VYPR
← All advisories
Low severity3.3NVD Advisory· Published May 28, 2026

CVE-2026-47336

CVE-2026-47336

Description

Ubuntu Linux 6.8 contains SAUCE patches with a possible use of an uninitialized variable in AppArmor AF_INET/AF_INET6 socket mediation code. The bug can be triggered by an unprivileged local user and could result in incorrect fine-grained mediation of network sockets.

AI Insight

LLM-synthesized narrative grounded in this CVE's description and references.

An uninitialized variable in Ubuntu's AppArmor socket mediation can cause incorrect network access control for unprivileged local users.

Vulnerability

A use of an uninitialized variable exists in the AppArmor AF_INET/AF_INET6 socket mediation code in Ubuntu Linux 6.8 with SAUCE patches.

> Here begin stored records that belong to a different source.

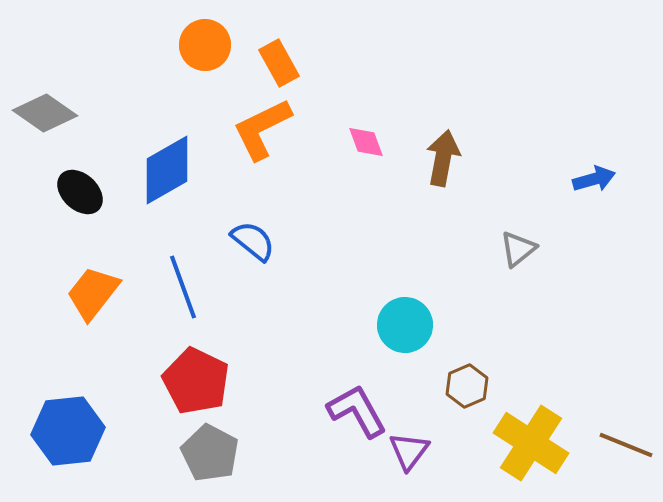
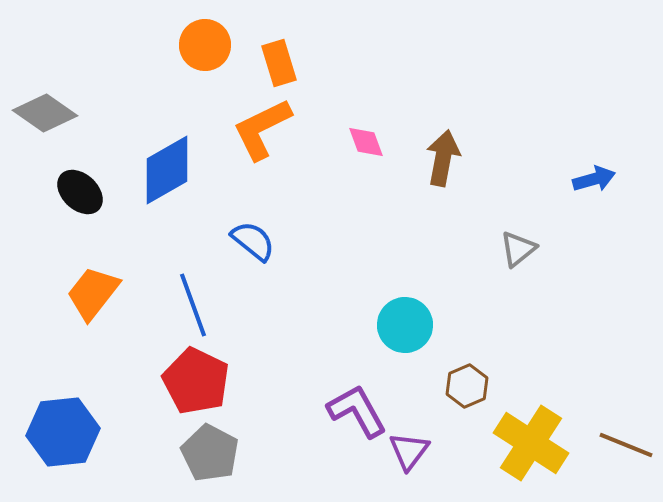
orange rectangle: rotated 12 degrees clockwise
blue line: moved 10 px right, 18 px down
blue hexagon: moved 5 px left, 1 px down
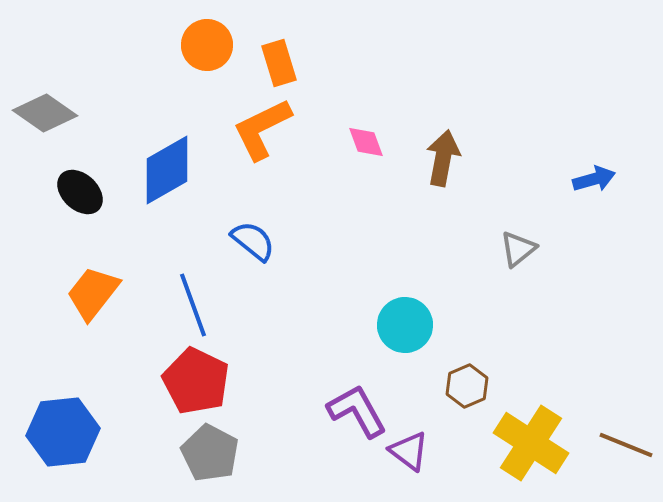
orange circle: moved 2 px right
purple triangle: rotated 30 degrees counterclockwise
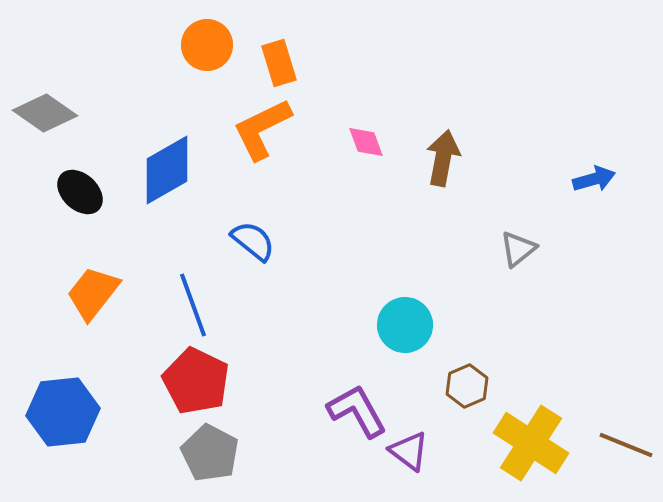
blue hexagon: moved 20 px up
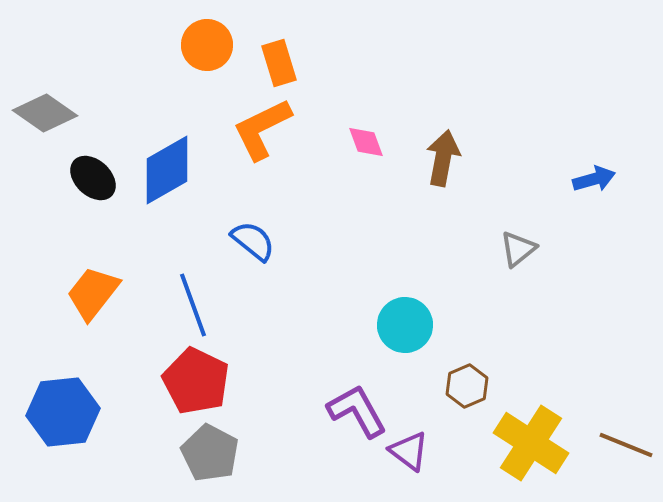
black ellipse: moved 13 px right, 14 px up
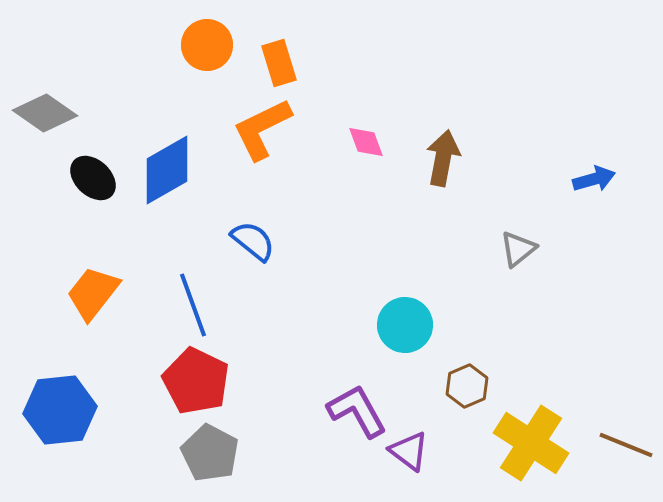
blue hexagon: moved 3 px left, 2 px up
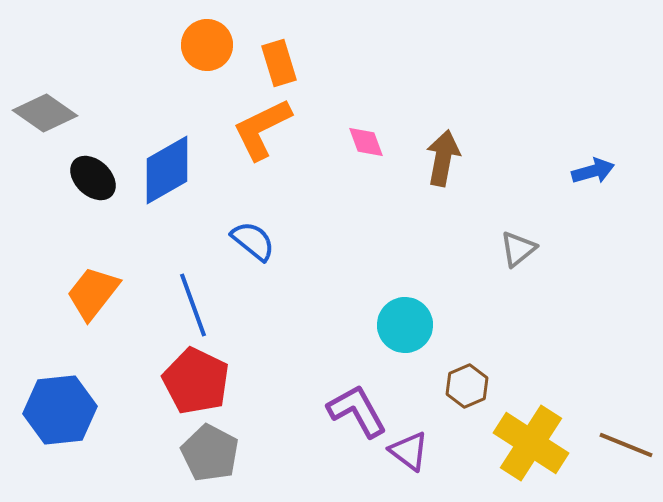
blue arrow: moved 1 px left, 8 px up
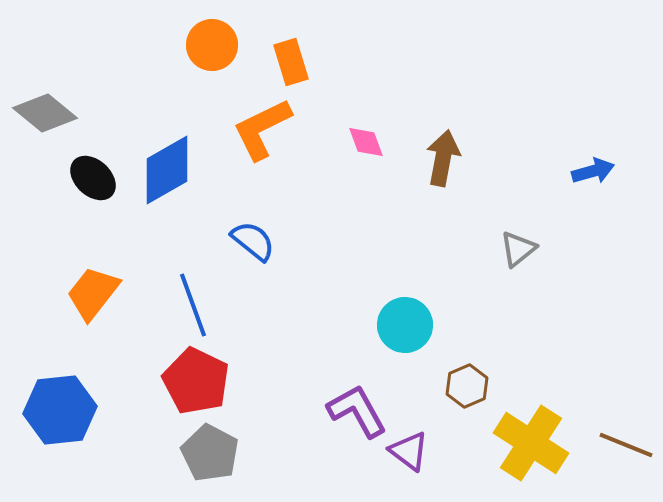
orange circle: moved 5 px right
orange rectangle: moved 12 px right, 1 px up
gray diamond: rotated 4 degrees clockwise
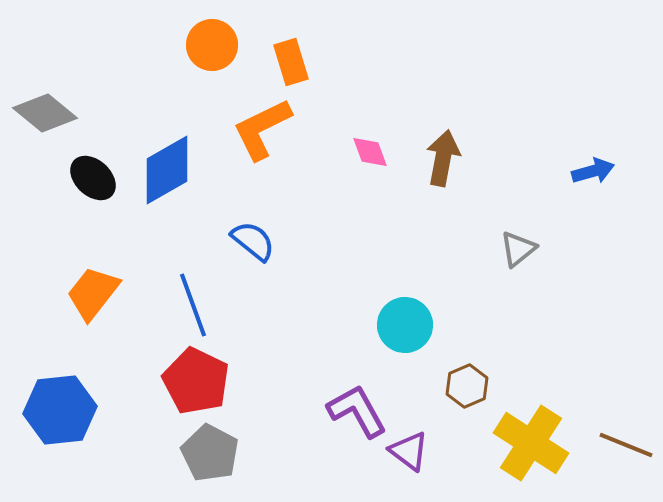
pink diamond: moved 4 px right, 10 px down
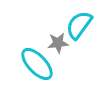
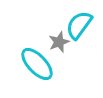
gray star: moved 1 px right, 1 px up; rotated 15 degrees counterclockwise
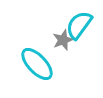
gray star: moved 4 px right, 2 px up
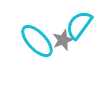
cyan ellipse: moved 23 px up
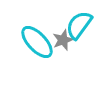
cyan ellipse: moved 1 px down
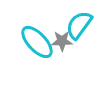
gray star: moved 1 px left, 1 px down; rotated 20 degrees clockwise
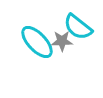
cyan semicircle: moved 1 px left, 2 px down; rotated 88 degrees counterclockwise
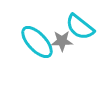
cyan semicircle: moved 2 px right
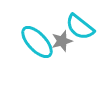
gray star: rotated 15 degrees counterclockwise
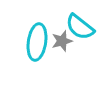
cyan ellipse: rotated 51 degrees clockwise
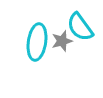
cyan semicircle: rotated 16 degrees clockwise
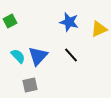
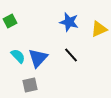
blue triangle: moved 2 px down
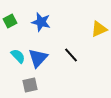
blue star: moved 28 px left
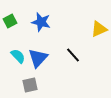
black line: moved 2 px right
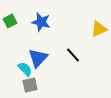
cyan semicircle: moved 7 px right, 13 px down
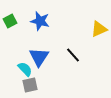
blue star: moved 1 px left, 1 px up
blue triangle: moved 1 px right, 1 px up; rotated 10 degrees counterclockwise
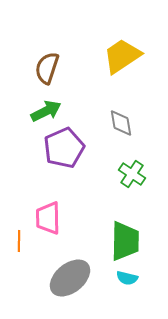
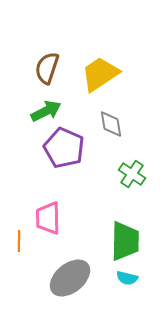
yellow trapezoid: moved 22 px left, 18 px down
gray diamond: moved 10 px left, 1 px down
purple pentagon: rotated 24 degrees counterclockwise
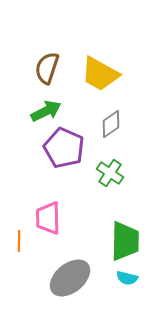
yellow trapezoid: rotated 117 degrees counterclockwise
gray diamond: rotated 64 degrees clockwise
green cross: moved 22 px left, 1 px up
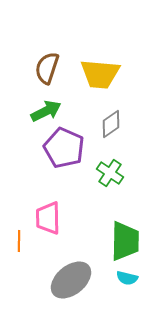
yellow trapezoid: rotated 24 degrees counterclockwise
gray ellipse: moved 1 px right, 2 px down
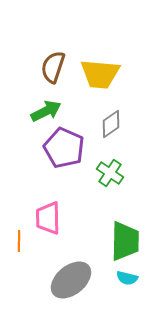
brown semicircle: moved 6 px right, 1 px up
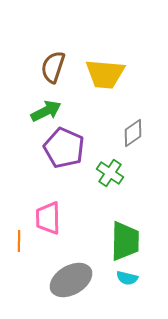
yellow trapezoid: moved 5 px right
gray diamond: moved 22 px right, 9 px down
gray ellipse: rotated 9 degrees clockwise
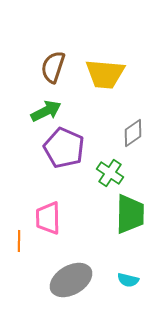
green trapezoid: moved 5 px right, 27 px up
cyan semicircle: moved 1 px right, 2 px down
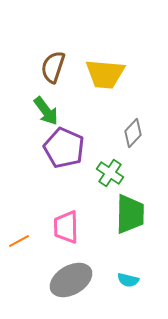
green arrow: rotated 80 degrees clockwise
gray diamond: rotated 12 degrees counterclockwise
pink trapezoid: moved 18 px right, 9 px down
orange line: rotated 60 degrees clockwise
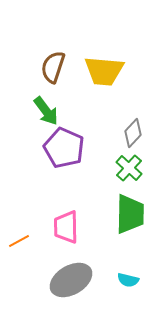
yellow trapezoid: moved 1 px left, 3 px up
green cross: moved 19 px right, 5 px up; rotated 8 degrees clockwise
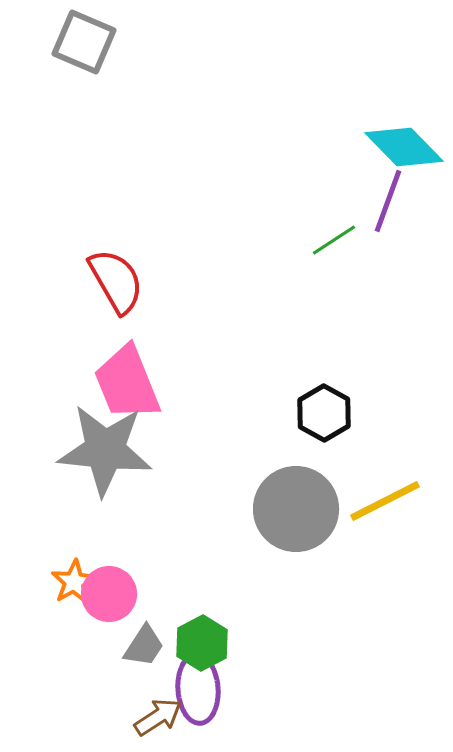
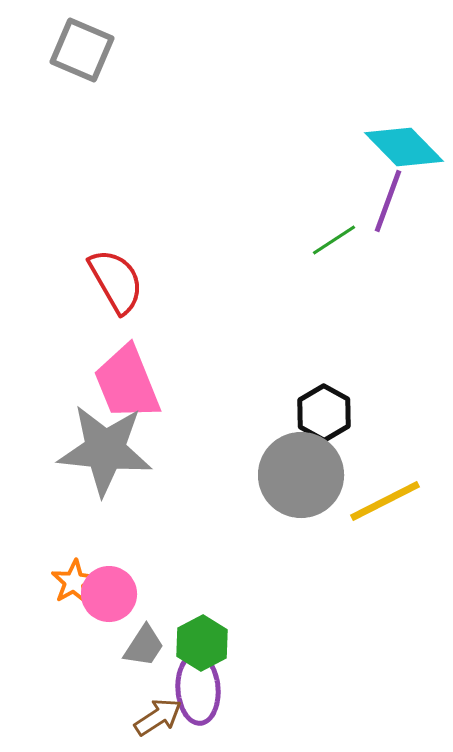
gray square: moved 2 px left, 8 px down
gray circle: moved 5 px right, 34 px up
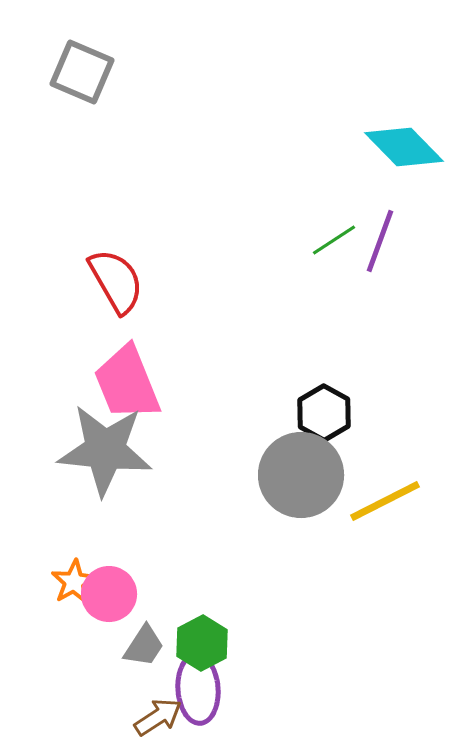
gray square: moved 22 px down
purple line: moved 8 px left, 40 px down
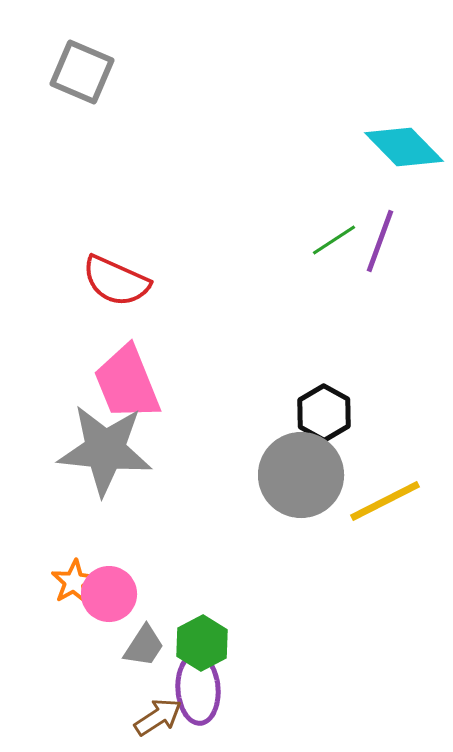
red semicircle: rotated 144 degrees clockwise
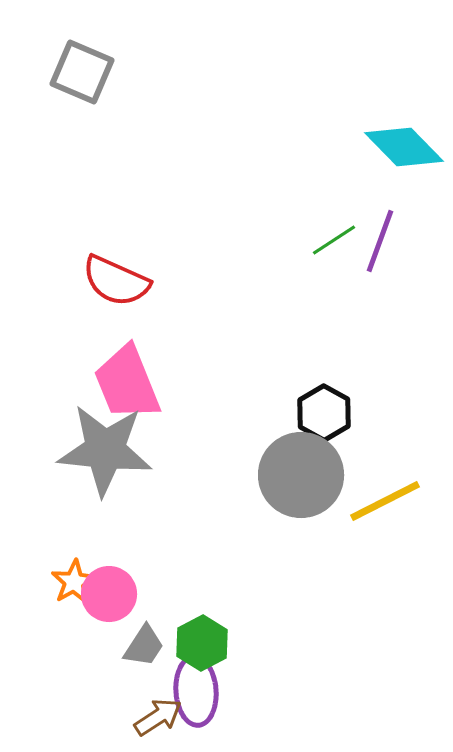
purple ellipse: moved 2 px left, 2 px down
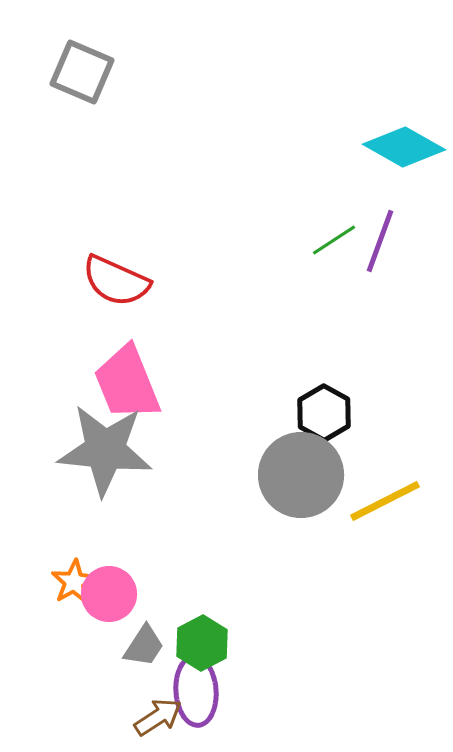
cyan diamond: rotated 16 degrees counterclockwise
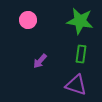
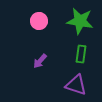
pink circle: moved 11 px right, 1 px down
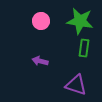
pink circle: moved 2 px right
green rectangle: moved 3 px right, 6 px up
purple arrow: rotated 63 degrees clockwise
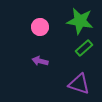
pink circle: moved 1 px left, 6 px down
green rectangle: rotated 42 degrees clockwise
purple triangle: moved 3 px right, 1 px up
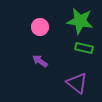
green rectangle: rotated 54 degrees clockwise
purple arrow: rotated 21 degrees clockwise
purple triangle: moved 2 px left, 1 px up; rotated 20 degrees clockwise
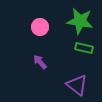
purple arrow: moved 1 px down; rotated 14 degrees clockwise
purple triangle: moved 2 px down
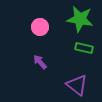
green star: moved 2 px up
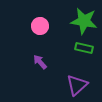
green star: moved 4 px right, 2 px down
pink circle: moved 1 px up
purple triangle: rotated 40 degrees clockwise
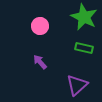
green star: moved 4 px up; rotated 16 degrees clockwise
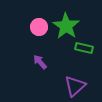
green star: moved 18 px left, 9 px down; rotated 8 degrees clockwise
pink circle: moved 1 px left, 1 px down
purple triangle: moved 2 px left, 1 px down
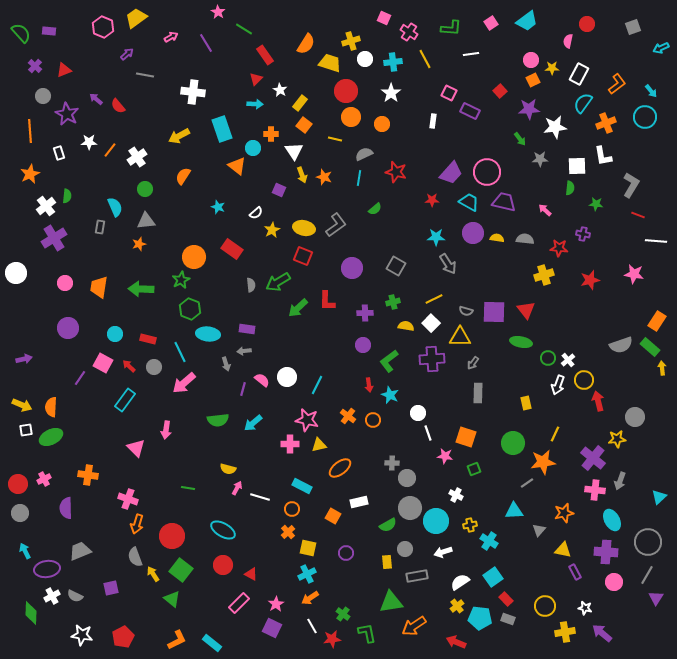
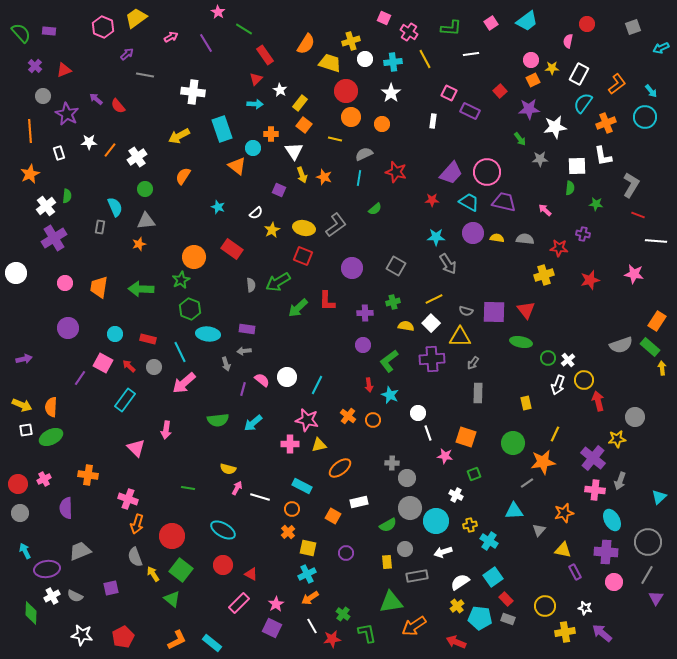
green square at (474, 469): moved 5 px down
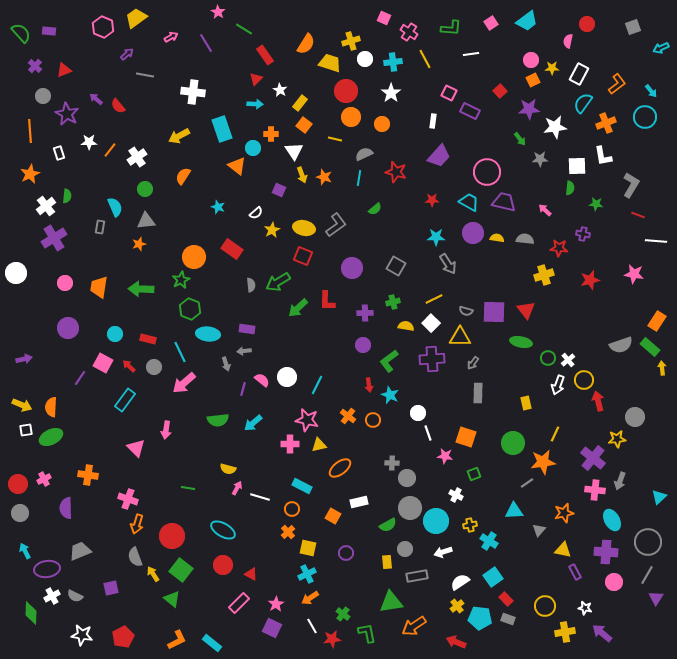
purple trapezoid at (451, 173): moved 12 px left, 17 px up
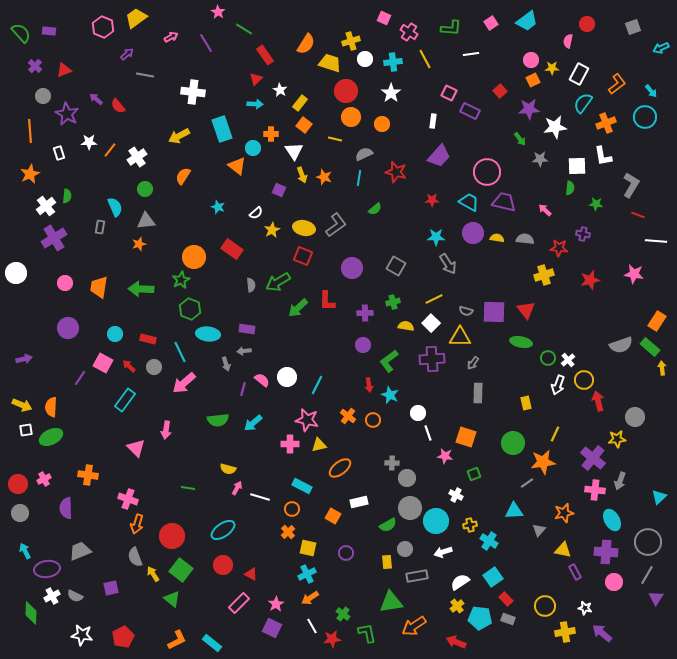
cyan ellipse at (223, 530): rotated 65 degrees counterclockwise
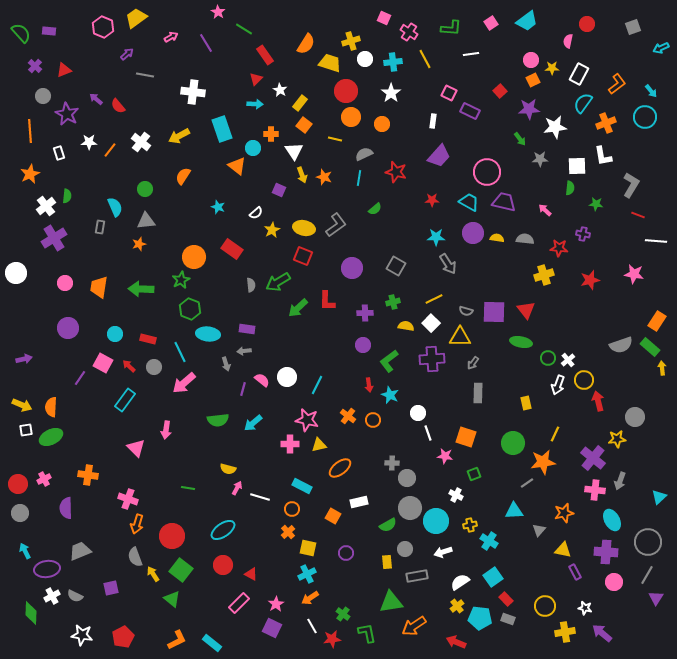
white cross at (137, 157): moved 4 px right, 15 px up; rotated 18 degrees counterclockwise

In the profile_opt_perm function within security/apparmor/af_inet.c, the variable l was incorrectly initialized with its own value (__be16 l = htons(l);) instead of the intended level parameter (__be16 l = htons(level);). This bug affects the fine-grained IPv4/IPv6 mediation introduced by commit 11bd800e8f52. The flaw is present in Ubuntu kernels that include the SAUCE patch set for AppArmor 4.0.0 [1].

Exploitation

An unprivileged local user can trigger the vulnerable code path by performing network socket operations that require AppArmor mediation, such as creating or manipulating AF_INET or AF_INET6 sockets. No authentication or special privileges are required beyond local access. The uninitialized variable leads to undefined behavior, which may cause the mediation logic to use an arbitrary value for the socket option level, potentially resulting in incorrect policy enforcement [1].

Impact

Successful exploitation could result in incorrect fine-grained mediation of network sockets, meaning that AppArmor policies may not be properly applied to IPv4/IPv6 socket operations. This could allow an attacker to bypass intended access controls, either permitting network actions that should be denied or blocking legitimate actions. The severity is rated Low (CVSS 3.3) due to the requirement for local access and the limited scope of the bypass [1].

Mitigation

The issue is fixed in commit f37c6a70fe7b435322c334554002809a4e7b7293, authored by Georgia Garcia on 2026-04-23 and included in Ubuntu kernel updates. Users should update to the latest kernel package that contains this fix. No workaround is available; updating the kernel is the recommended mitigation [1].

References
  1. ~ubuntu-kernel/ubuntu/+source/linux/+git/noble - [no description]

AI Insight generated on May 28, 2026. Synthesized from this CVE's description and the cited reference URLs; citations are validated against the source bundle.

Affected products

1

Patches

0

No patches discovered yet.

Vulnerability mechanics

Root cause

"Use of uninitialized variable: `l` was initialized with its own uninitialized value instead of the intended `level` parameter."

Attack vector

An unprivileged local user can trigger this bug by making network socket option calls that reach the AppArmor `profile_opt_perm` function for AF_INET/AF_INET6 sockets. Because `l` is initialized from its own uninitialized value, the subsequent mediation logic operates on garbage data, which may cause the access check to incorrectly allow or deny a socket operation that should have been mediated differently [ref_id=1]. The CVSS vector confirms the attacker needs local access and low privileges (AV:L/AC:L/PR:L).

Affected code

The bug is in `security/apparmor/af_inet.c` in the function `profile_opt_perm`. The variable `l` was initialized with its own uninitialized value (`htons(l)`) instead of the intended `level` parameter (`htons(level)`) [ref_id=1].

What the fix does

The patch changes `__be16 l = htons(l);` to `__be16 l = htons(level);` in `profile_opt_perm` [ref_id=1]. This ensures the variable `l` is initialized from the correct `level` parameter (the socket option level, e.g. SOL_SOCKET, IPPROTO_TCP) rather than from its own uninitialized stack value. The commit message explicitly states: "The variable l was being initialized with its own value, while the intended target was level" [ref_id=1].

Preconditions

  • authAttacker must have a local user account on the system (unprivileged).
  • configAppArmor must be enabled with fine-grained IPv4/IPv6 socket mediation rules (the SAUCE patch set).
  • inputAttacker must be able to trigger AF_INET or AF_INET6 socket option calls that reach the profile_opt_perm function.

Generated on May 28, 2026. Inputs: CWE entries + fix-commit diffs from this CVE's patches. Citations validated against bundle.

References

1

News mentions

0

No linked articles in our index yet.